* Required task: Set out everything from the start of the listing down to and including the line containing "scientific name: Curaeus curaeus" as a numbered list, skipping any blank lines.

* Supplied entries:
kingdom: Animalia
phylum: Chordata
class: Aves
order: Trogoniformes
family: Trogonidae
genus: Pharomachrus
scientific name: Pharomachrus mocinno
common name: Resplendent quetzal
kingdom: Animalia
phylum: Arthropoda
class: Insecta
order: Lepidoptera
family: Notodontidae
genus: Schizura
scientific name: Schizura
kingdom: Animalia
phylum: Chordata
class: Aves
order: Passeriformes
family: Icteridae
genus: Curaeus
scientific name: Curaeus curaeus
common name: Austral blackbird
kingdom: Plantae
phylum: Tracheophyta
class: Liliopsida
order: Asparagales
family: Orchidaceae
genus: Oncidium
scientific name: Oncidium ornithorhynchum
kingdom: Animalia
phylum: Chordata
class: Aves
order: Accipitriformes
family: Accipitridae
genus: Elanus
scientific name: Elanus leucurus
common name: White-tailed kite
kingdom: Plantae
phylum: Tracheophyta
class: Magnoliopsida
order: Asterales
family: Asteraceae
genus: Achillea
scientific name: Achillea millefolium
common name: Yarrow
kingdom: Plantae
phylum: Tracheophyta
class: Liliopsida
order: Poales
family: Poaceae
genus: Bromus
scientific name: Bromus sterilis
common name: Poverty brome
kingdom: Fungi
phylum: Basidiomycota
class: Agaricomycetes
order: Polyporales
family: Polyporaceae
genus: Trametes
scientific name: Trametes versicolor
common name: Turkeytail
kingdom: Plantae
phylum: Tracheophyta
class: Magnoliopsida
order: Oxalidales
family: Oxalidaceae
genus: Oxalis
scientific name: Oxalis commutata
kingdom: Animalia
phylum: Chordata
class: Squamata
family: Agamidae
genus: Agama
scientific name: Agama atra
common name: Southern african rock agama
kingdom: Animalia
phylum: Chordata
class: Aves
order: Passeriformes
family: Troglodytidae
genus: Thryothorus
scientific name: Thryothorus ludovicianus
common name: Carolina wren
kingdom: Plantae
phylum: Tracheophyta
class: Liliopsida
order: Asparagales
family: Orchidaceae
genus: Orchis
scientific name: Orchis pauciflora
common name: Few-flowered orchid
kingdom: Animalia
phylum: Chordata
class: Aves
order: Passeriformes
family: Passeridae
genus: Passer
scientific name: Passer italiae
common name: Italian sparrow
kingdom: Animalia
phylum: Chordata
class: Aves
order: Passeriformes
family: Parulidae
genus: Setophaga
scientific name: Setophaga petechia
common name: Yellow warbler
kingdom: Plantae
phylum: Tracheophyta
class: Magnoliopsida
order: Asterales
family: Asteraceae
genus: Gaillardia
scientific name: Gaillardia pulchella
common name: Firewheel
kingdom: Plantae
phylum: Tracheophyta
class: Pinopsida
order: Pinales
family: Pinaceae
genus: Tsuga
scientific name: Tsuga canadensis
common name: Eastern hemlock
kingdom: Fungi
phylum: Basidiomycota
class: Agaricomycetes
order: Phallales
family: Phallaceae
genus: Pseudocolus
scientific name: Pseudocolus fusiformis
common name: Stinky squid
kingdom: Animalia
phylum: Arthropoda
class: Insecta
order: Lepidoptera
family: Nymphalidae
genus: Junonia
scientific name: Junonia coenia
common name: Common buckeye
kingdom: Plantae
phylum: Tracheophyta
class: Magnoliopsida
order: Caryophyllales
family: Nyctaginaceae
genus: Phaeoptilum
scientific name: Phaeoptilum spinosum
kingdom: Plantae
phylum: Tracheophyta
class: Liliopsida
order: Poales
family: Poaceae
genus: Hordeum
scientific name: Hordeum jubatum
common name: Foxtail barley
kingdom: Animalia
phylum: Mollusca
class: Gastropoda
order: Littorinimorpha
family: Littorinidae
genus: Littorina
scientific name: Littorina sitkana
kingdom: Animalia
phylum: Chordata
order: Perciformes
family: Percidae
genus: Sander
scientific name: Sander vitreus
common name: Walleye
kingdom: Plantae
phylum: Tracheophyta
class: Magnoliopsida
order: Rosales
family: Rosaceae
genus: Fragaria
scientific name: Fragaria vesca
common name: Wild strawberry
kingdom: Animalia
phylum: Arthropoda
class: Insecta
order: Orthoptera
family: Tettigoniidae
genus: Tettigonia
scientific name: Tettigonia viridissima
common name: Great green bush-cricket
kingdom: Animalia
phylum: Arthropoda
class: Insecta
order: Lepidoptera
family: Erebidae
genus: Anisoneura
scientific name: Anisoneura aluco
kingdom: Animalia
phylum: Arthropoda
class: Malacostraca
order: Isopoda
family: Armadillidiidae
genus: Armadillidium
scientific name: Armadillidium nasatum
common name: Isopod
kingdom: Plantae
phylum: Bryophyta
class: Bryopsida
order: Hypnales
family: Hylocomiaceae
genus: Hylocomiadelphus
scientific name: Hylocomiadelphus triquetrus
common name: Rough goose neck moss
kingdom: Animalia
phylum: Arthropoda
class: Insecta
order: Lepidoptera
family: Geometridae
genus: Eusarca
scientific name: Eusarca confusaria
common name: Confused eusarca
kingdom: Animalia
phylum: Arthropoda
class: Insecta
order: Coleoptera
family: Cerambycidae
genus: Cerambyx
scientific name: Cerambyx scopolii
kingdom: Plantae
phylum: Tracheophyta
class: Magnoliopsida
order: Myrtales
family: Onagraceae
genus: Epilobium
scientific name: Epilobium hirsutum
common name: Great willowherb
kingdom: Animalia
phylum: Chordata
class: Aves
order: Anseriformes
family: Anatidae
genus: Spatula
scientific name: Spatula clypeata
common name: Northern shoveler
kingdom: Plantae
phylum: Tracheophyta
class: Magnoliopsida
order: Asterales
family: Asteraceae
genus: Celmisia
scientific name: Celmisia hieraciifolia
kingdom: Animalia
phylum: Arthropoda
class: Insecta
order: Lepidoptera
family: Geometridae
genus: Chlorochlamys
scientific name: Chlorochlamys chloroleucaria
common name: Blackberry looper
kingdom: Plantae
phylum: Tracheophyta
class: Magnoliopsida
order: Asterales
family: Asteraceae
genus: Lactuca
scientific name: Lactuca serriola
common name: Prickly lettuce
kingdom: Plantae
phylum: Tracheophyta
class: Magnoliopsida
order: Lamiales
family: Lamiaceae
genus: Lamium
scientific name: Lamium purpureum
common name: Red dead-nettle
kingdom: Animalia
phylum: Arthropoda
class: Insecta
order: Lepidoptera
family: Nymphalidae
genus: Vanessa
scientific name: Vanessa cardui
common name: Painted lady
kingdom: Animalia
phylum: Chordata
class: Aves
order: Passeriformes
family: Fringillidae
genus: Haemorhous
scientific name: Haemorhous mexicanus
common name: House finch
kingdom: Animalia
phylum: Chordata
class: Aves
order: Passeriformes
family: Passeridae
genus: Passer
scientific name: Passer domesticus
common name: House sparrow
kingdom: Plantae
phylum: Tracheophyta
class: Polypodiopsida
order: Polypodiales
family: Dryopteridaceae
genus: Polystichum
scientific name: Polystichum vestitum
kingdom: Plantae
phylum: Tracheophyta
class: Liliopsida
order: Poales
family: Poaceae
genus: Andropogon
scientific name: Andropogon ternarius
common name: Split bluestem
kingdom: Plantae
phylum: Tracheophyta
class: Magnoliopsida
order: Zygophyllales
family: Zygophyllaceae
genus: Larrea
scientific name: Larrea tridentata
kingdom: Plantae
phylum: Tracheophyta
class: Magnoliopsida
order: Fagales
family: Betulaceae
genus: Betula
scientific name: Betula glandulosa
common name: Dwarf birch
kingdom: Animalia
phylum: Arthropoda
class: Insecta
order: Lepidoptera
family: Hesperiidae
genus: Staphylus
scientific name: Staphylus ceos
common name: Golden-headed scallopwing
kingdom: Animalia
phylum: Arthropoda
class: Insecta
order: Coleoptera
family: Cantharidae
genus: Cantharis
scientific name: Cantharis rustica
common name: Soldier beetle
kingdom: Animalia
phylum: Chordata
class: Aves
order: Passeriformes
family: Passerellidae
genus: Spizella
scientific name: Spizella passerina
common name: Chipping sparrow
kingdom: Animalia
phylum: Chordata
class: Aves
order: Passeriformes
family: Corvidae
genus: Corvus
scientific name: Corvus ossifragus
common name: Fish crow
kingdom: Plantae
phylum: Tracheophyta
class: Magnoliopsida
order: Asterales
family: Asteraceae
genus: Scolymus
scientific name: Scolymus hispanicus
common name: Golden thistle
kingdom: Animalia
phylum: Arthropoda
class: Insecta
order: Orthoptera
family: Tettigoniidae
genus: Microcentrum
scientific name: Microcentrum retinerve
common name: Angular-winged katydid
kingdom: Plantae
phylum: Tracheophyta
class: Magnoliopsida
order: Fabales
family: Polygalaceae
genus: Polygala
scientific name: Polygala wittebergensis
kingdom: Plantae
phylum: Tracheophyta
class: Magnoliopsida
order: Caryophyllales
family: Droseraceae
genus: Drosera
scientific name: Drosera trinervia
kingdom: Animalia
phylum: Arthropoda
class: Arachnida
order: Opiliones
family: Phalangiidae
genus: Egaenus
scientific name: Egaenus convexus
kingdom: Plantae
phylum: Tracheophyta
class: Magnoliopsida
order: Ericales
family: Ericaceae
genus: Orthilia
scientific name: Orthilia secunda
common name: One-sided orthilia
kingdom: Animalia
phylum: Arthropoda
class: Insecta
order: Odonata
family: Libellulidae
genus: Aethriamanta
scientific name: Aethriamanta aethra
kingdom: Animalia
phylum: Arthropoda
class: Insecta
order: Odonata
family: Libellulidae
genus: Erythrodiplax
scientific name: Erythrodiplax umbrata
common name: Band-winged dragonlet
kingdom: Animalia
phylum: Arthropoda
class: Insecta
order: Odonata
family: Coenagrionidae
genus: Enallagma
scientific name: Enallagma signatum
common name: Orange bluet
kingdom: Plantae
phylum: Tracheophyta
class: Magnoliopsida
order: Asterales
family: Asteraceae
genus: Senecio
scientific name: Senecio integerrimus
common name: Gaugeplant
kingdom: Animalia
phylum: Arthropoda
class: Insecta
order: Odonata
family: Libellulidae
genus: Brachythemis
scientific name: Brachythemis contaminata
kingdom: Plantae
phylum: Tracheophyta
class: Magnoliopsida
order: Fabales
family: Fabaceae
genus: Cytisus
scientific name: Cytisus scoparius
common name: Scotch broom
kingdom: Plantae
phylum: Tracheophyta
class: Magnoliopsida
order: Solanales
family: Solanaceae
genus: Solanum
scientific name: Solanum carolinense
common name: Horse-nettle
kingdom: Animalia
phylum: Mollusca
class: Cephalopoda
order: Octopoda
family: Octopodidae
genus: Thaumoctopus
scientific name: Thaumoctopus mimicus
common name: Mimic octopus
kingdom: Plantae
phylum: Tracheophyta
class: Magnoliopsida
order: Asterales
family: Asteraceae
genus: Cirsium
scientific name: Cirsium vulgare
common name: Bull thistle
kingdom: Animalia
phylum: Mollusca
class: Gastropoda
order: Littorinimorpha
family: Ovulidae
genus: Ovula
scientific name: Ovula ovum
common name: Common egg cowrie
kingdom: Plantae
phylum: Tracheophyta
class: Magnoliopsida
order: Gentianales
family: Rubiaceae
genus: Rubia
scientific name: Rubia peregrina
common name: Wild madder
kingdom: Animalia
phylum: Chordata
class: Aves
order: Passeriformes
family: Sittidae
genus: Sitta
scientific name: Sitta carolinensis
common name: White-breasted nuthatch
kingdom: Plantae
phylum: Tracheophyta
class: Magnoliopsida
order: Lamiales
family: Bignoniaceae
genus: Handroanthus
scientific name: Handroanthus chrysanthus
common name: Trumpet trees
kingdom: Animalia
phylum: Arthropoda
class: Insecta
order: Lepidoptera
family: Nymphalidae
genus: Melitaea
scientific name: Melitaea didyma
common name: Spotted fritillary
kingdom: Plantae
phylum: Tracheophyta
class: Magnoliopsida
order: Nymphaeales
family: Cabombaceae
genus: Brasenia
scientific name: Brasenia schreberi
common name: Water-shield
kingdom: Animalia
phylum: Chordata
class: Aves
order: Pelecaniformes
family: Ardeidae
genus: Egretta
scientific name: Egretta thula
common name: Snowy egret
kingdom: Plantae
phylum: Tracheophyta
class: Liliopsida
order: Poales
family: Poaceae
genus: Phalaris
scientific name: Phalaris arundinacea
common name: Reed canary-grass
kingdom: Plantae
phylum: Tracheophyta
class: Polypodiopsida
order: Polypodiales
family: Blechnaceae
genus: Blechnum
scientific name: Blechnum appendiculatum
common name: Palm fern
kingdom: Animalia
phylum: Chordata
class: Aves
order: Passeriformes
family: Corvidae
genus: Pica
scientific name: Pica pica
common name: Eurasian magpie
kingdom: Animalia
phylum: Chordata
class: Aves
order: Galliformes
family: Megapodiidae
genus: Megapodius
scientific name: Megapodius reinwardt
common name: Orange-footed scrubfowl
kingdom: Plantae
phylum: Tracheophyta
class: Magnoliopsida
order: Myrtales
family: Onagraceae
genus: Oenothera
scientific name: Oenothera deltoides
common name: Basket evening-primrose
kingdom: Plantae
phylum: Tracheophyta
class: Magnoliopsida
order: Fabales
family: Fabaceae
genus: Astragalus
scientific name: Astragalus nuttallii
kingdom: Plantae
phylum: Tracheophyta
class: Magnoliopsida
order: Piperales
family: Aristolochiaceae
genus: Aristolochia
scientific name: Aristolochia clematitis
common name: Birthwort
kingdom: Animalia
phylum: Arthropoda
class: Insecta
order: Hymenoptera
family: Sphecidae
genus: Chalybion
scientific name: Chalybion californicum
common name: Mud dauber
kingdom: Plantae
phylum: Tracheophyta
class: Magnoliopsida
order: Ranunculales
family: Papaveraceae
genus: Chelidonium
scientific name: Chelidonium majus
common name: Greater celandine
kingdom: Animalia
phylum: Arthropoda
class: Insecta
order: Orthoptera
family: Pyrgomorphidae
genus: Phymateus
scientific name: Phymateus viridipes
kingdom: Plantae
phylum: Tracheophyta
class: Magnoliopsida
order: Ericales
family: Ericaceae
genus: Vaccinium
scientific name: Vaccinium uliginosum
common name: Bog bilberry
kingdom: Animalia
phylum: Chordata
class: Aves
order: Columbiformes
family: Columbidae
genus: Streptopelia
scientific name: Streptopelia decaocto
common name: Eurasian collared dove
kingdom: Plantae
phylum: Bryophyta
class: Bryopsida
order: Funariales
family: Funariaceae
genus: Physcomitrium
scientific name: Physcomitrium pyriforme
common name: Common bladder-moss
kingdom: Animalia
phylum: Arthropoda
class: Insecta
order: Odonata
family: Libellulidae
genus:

* Complete answer:
1. kingdom: Animalia
2. phylum: Chordata
3. class: Aves
4. order: Trogoniformes
5. family: Trogonidae
6. genus: Pharomachrus
7. scientific name: Pharomachrus mocinno
8. common name: Resplendent quetzal
9. kingdom: Animalia
10. phylum: Arthropoda
11. class: Insecta
12. order: Lepidoptera
13. family: Notodontidae
14. genus: Schizura
15. scientific name: Schizura
16. kingdom: Animalia
17. phylum: Chordata
18. class: Aves
19. order: Passeriformes
20. family: Icteridae
21. genus: Curaeus
22. scientific name: Curaeus curaeus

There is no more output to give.